◆ **Data below**
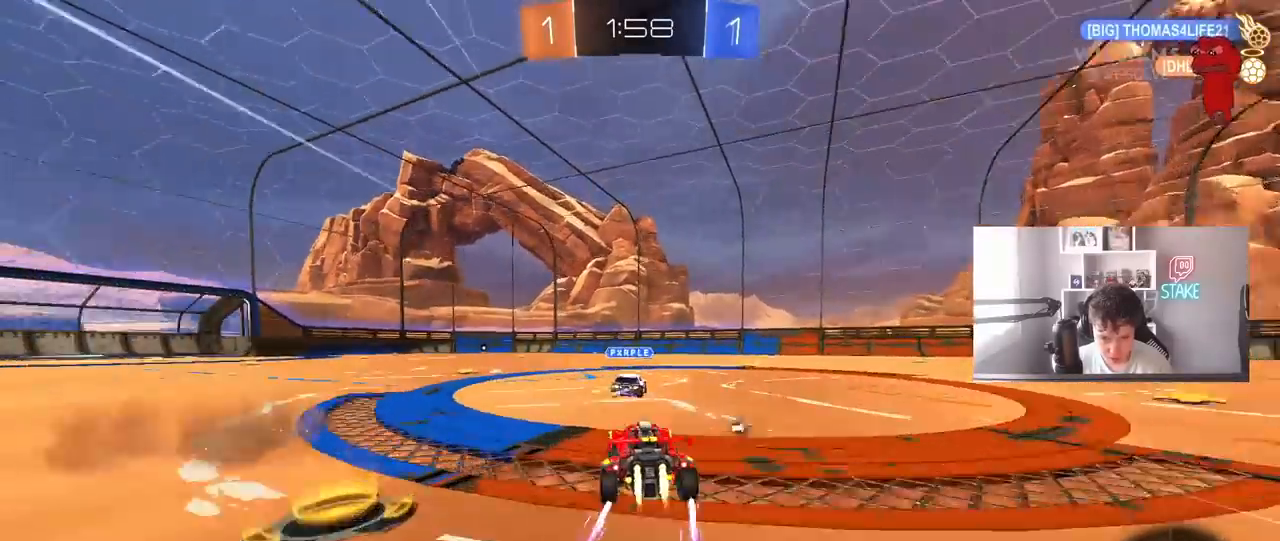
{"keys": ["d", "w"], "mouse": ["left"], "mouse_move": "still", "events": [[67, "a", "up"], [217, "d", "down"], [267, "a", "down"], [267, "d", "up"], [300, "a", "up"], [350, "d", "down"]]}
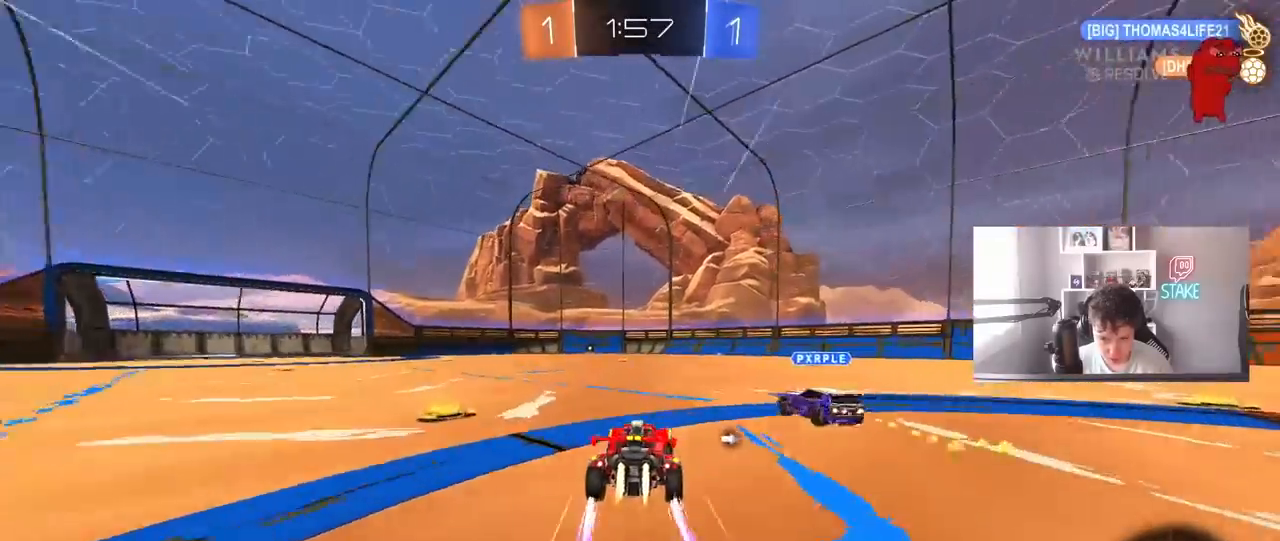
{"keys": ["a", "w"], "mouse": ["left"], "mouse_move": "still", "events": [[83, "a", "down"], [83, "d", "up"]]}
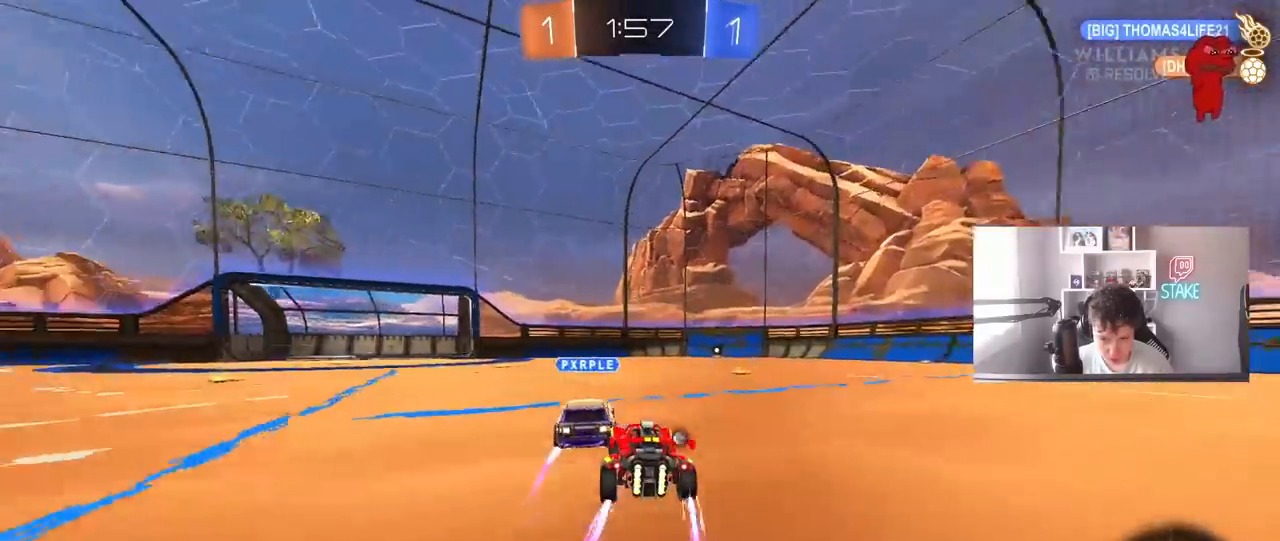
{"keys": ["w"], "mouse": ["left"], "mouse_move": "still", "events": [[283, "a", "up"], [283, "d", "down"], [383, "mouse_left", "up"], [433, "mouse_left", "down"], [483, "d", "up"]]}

◆ **What to work on**
Repeat the listing word for word. Leave images out.

◆ **Exercise solution**
{"keys": ["d", "w"], "mouse": ["left"], "mouse_move": "still", "events": [[67, "a", "up"], [217, "d", "down"], [267, "a", "down"], [267, "d", "up"], [300, "a", "up"], [350, "d", "down"]]}
{"keys": ["a", "w"], "mouse": ["left"], "mouse_move": "still", "events": [[83, "a", "down"], [83, "d", "up"]]}
{"keys": ["w"], "mouse": ["left"], "mouse_move": "still", "events": [[283, "a", "up"], [283, "d", "down"], [383, "mouse_left", "up"], [433, "mouse_left", "down"], [483, "d", "up"]]}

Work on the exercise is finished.